Deep Immunophenotyping Using High Complexity Flow Cytometry in Acute Myeloid Leukemia

Acute Myeloid Leukemia (AML) is a highly heterogenous disease with a diverse range of abnormal myeloid subpopulations resulting in challenges in clinical diagnosis and treatment of disease. While sequencing may provide precise information about mutations, the turnaround times make it impractical for routine tracking of disease progression. In contrast, flow cytometry utilizes the expression patterns of cellular markers to determine AML subpopulations with high accuracy. This, coupled with the limited turnaround time, makes flow cytometry an excellent tool for the identification and tracking of disease progression. AML lineage characterization and disease progression are found to be a predictor of both residual disease and the likelihood of relapse further emphasizing the need for effective and accurate characterization of AML populations.

Champions Oncology has developed a high-complexity 18-color flow cytometry panel to identify AML subpopulations at high resolution, named PhenoSeek AML ®. Clinical samples may be shipped to a central location for processing which requires sample populations to be retained during transit. Utilizing Champions' bank of primary AML samples, we have evaluated the stability of key AML subpopulations and found stability to be retained for up to 72 hours after collection. In addition to sample stability, assessing the lower limit of detection is critical for minimum residual disease and relapse screening. Flow cytometry provides an excellent tool for these tests due to its single cell nature, which allows for the interrogation of individual populations with as little as hundreds of cells. Indeed, the dilution of primary AML subpopulations was detected with as little as 10 ³-10 ⁴ cells.

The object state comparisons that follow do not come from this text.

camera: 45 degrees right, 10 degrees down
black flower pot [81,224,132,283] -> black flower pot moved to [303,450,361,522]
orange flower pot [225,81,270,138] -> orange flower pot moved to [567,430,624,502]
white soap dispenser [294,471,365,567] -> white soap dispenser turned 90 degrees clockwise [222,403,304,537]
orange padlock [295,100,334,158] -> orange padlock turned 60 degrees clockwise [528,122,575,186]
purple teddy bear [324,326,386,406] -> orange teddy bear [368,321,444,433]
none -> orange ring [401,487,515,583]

Finally, utilizing Champions' cryopreserved never-passaged AML models characterized by both flow cytometry and sequencing, we investigated how the cryopreservation processes impacted the expression of markers associated with specific AML subpopulations. We observed similar expression and detection of AML populations following cryopreservation indicating that these models can be utilized as an excellent tool for further studies.

Collectively, our data indicates that the panel developed at Champions Oncology provides robust detection and deconvolution of AML subpopulations and can be an excellent tool for the tracking of AML disease progression.